After all, unlike the Robinson plan, this arrangement would be temporary. Budge only envisages Hearts having to move away for a year at most. Yet some will counter that back in 2001, Hibs started work on their main stand a few weeks before that season ended and had it ready once the new one had begun.
Would the logistics of the Tynecastle geography or even what design Budge has in mind allow for a similar timescale? We would need more detail before coming to a reasoned conclusion.
What was also revealing was that Budge said she was also looking at 'other solutions'.
In terms of staying at Tynecastle, but moving out for a year in order for work there to be completed, that other 'solution' can only mean one thing.... Easter Road.
Now this would test the reason and patience of some Hearts fans. Having to move to what they consider to be 'enemy territory' - even if it was temporary - might prove to be too much.
Lest we forget that Hibs fans might not be enamoured of their rivals pitching up for what they might deem to be a year-long squat.
But if the rent agreement appeals to the Hibs board, it might be foreseeable.
If Hearts fans can get past the barrier at having to play 'there', practically speaking, it might be a better option than Murrayfield. The latter venue is basically a ground built for international events like Six Nations rugby which the country want to attend given the sense of occasion that comes with it.
Weekly club football? Well weekly club rugby there doesn't lend itself to producing a good atmosphere as fans of Edinburgh rugby - who have forever clamoured for a purpose-built smaller venue - will testify.
Easter Road however is built for purpose with regards to club football and when full, produces a good atmosphere.
Might be unpopular but for a year at least, it would suit Hearts from a footballing occasion perspective more than playing in a half-full cauldron that the Murrayfield option would offer.
There is also of course the new stadium option.

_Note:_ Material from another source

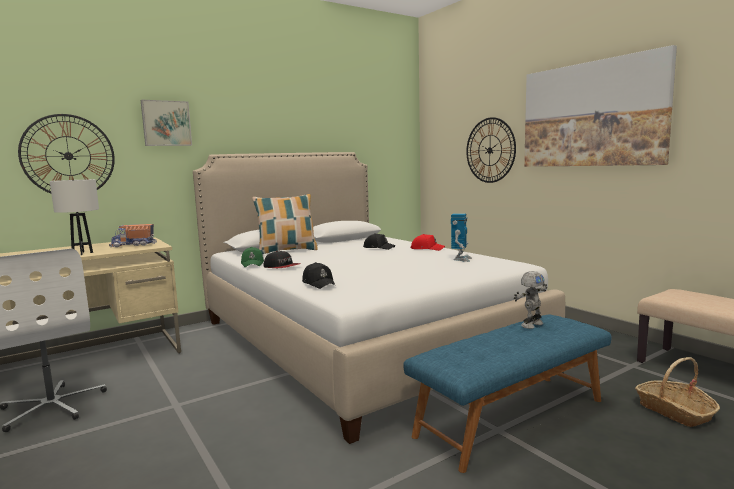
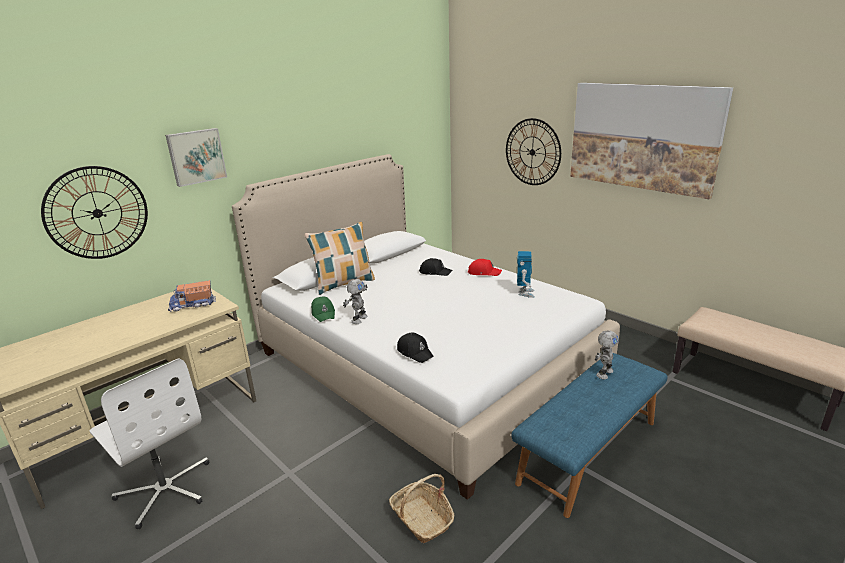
camera: 10 degrees left, 15 degrees up
(82, 253) = (148, 329): white table lamp -> none
(282, 267) = (358, 319): cap -> toy robot
(675, 411) = (710, 429): basket -> basket (422, 519)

Hearts fans might not want to leave Tynecastle but if such a move can boost the coffers of the club in the long term, then it might be the only road to go down.
If that is what Budge decides upon then it is crucial that whoever is chosen as the architect (assuming Edinburgh City Council give the green light to this venture) gets the stadium design right.
Many clubs in England have gone down the new stadium road and while most of them look nice, very few are conducive to providing the raucous atmosphere that their old homes once produced.
Sunderland's Stadium of Light is one example. Nice looking ground but having experienced on numerous occasions their old venue of Roker Park myself, the atmosphere - despite the Wearside faithful's best efforts - does not come close to the din made by fans inside their former home.
The design of a prospective new stadium for Hearts must mirror the one of Tynecastle - albeit on a bigger scale. A 25,000 capacity venue would be viable, but it must be constructed in a way that retains the heart and soul of the club.